Let's see the effect of the strength of the regularization on the data.

In [None]:
hPolyFitLasso = lambda λ: PlotPolyFitLasso(vX, vY, vP = vP, P = 15, λ = λ)
lamSlider = FloatSlider(min = 0, max = 1, step = 0.001, value = 0, readout_format = '.4f', layout = Layout(width = '30%'))
interact(hPolyFitLasso, λ = lamSlider)
plt.show()

* <font color='red'>(**?**)</font> How do you expect the ${R}^{2}$ score to behave with increasing $\lambda$?

## Lasso Path for Feature Importance

The _rise_ of a feature is similar to the correlation of the feature.  
Hence we cen use the _Lasso Path_ for feature selection / significance.
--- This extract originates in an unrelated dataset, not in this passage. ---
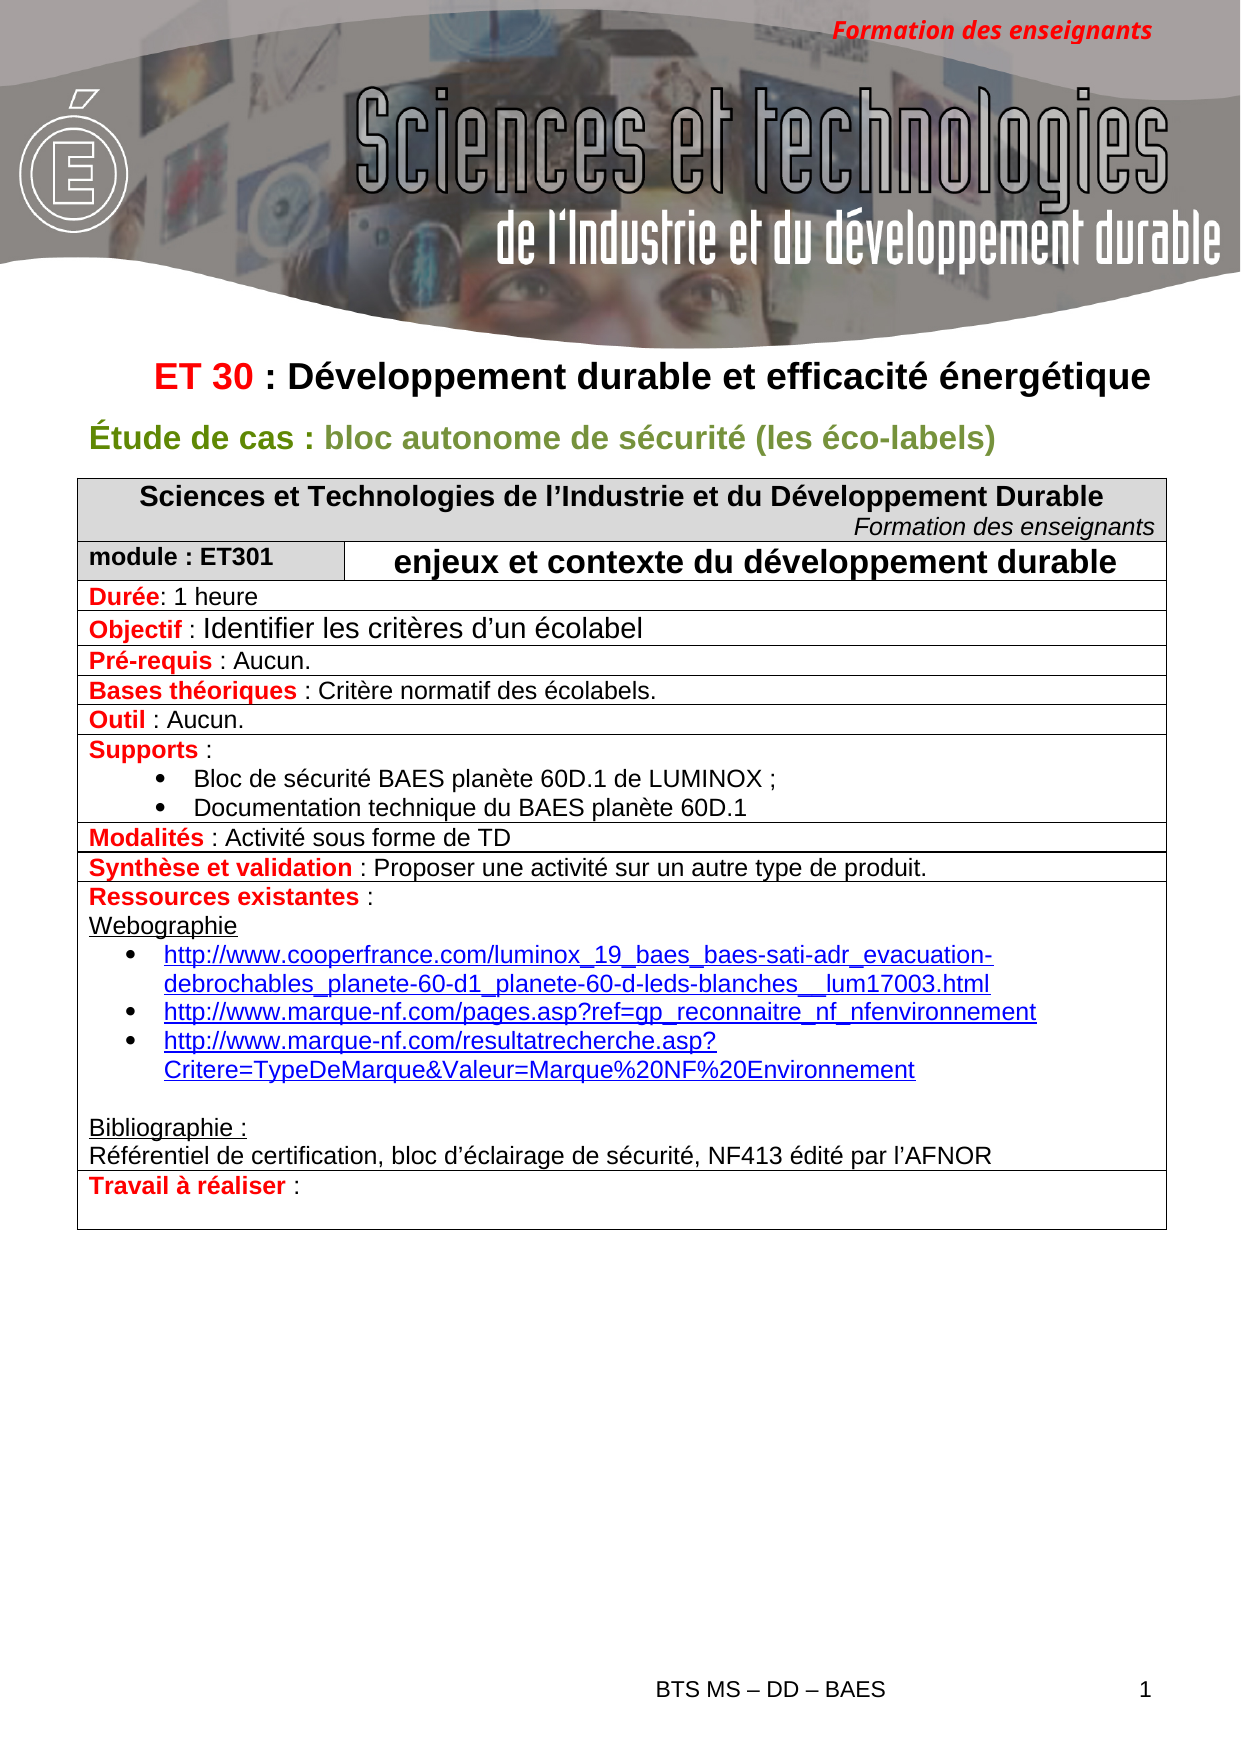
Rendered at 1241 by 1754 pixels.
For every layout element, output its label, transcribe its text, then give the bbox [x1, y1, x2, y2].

* <font color='brown'>(**#**)</font> The LASSO checks the conditional correlation. Namely the specific combination of the features.  
  While selection based on correlation is based on marginal correlation. Namely the value of specific feature (Its mean or other statistics).  
  In practice, LASSO potentially can make a good selection when there are inter correlations between the features.
* <font color='brown'>(**#**)</font> See [Partial / Conditional Correlation vs. Marginal Correlation](https://stats.stackexchange.com/questions/77318).

In [None]:
# Data from https://gist.github.com/seankross/a412dfbd88b3db70b74b
# mpg - Miles per Gallon
# cyl - # of cylinders
# disp - displacement, in cubic inches
# hp - horsepower
# drat - driveshaft ratio
# wt - weight
# qsec - 1/4 mile time; a measure of acceleration
# vs - 'V' or straight - engine shape
# am - transmission; auto or manual
# gear - # of gears
# carb - # of carburetors
dfMpg = pd.read_csv('https://github.com/FixelAlgorithmsTeam/FixelCourses/raw/master/DataSets/mtcars.csv')
dfMpg

In [None]:
# Data for Analysis
# The target data is the fuel consumption (`mpg`).
dfX = dfMpg.drop(columns = ['model', 'mpg'], inplace = False)
dfX = (dfX - dfX.mean()) / dfX.std() #<! Normalize
dsY = dfMpg['mpg'].copy() #<! Data Series

In [None]:
# LASSO Path Analysis

alphasPath, coefsPath, *_ = lasso_path(dfX, dsY)
# alphasPath, coefsPath, *_ = lars_path(dfX, dsY, method = 'lasso')

In [None]:
# Display the LASSO Path

hF, hA = plt.subplots(figsize = (16, 8))
hA.plot(alphasPath, np.abs(coefsPath.T), lw = 2, label = dfX.columns.to_list())
hA.set_title('The Lasso Path')
hA.set_xlabel('$\lambda$')
hA.set_ylabel('Coefficient Value (${w}_{i}$)')
hA.legend()
plt.show()


* <font color='brown'>(**#**)</font> Feature selection can be an objective on its own. For instance, think of a questionary of insurance company to assess the risk of the customer.  
  Achieving the same accuracy in the risk assessment with less questions (Features) is valuable on its own.  
  See [Why LASSO for Feature Selection](https://stats.stackexchange.com/questions/367155).
* <font color='brown'>(**#**)</font> Usually it is better to use the _correlation_ method for _feature filtering_, dropping features, and LASSO like method for _feature selection_.